--- Work instructions ---
Go through the material and tally the lines containing the string "many". Give the total alone.

** Opening Material provided block **

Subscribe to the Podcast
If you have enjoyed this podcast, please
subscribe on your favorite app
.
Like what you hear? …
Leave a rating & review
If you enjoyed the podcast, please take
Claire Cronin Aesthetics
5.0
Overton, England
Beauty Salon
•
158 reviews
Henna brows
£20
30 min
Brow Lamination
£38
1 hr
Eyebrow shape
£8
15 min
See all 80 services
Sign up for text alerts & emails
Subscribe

** Closing Material provided block **
** Opening Material provided block **

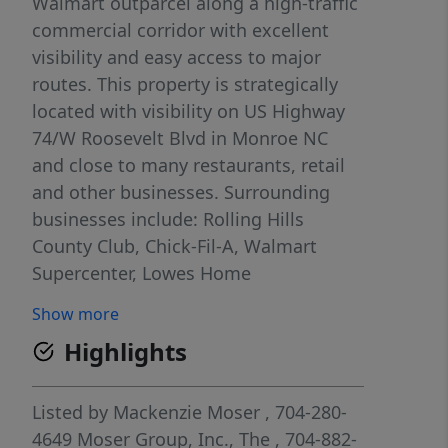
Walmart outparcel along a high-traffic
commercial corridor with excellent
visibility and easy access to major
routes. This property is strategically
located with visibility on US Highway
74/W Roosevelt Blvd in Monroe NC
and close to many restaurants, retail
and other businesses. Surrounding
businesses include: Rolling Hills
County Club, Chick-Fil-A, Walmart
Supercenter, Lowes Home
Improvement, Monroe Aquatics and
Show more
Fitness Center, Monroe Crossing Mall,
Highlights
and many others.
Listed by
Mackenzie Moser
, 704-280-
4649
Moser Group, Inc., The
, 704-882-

** Closing Material provided block **
** Opening Material provided block **

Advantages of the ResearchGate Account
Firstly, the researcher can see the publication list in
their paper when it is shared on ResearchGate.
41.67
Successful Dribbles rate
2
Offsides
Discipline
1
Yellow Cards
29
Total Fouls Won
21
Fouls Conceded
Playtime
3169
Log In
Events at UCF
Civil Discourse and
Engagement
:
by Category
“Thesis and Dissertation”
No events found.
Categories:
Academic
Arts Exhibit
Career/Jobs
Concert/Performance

** Closing Material provided block **

--- Exercise response ---
2